** Records supplied follows **

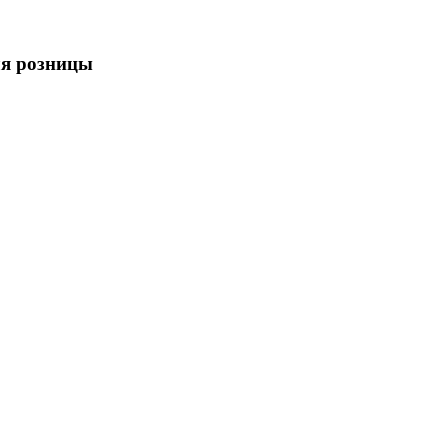
для розницы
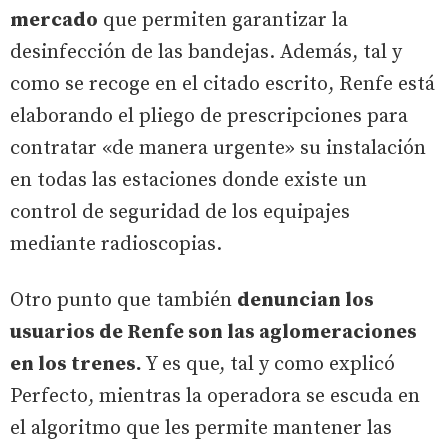
mercado
que permiten garantizar la
desinfección de las bandejas. Además, tal y
como se recoge en el citado escrito, Renfe está
elaborando el pliego de prescripciones para
contratar «de manera urgente» su instalación
en todas las estaciones donde existe un
control de seguridad de los equipajes
mediante radioscopias.
Otro punto que también
denuncian los
usuarios de Renfe son las aglomeraciones
en los trenes.
Y es que, tal y como explicó
Perfecto, mientras la operadora se escuda en
el algoritmo que les permite mantener las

** End of Records supplied **

Exercise:
Skipping any images, write out all the data exactly.

Answer area:
для розницы
mercado
que permiten garantizar la
desinfección de las bandejas. Además, tal y
como se recoge en el citado escrito, Renfe está
elaborando el pliego de prescripciones para
contratar «de manera urgente» su instalación
en todas las estaciones donde existe un
control de seguridad de los equipajes
mediante radioscopias.
Otro punto que también
denuncian los
usuarios de Renfe son las aglomeraciones
en los trenes.
Y es que, tal y como explicó
Perfecto, mientras la operadora se escuda en
el algoritmo que les permite mantener las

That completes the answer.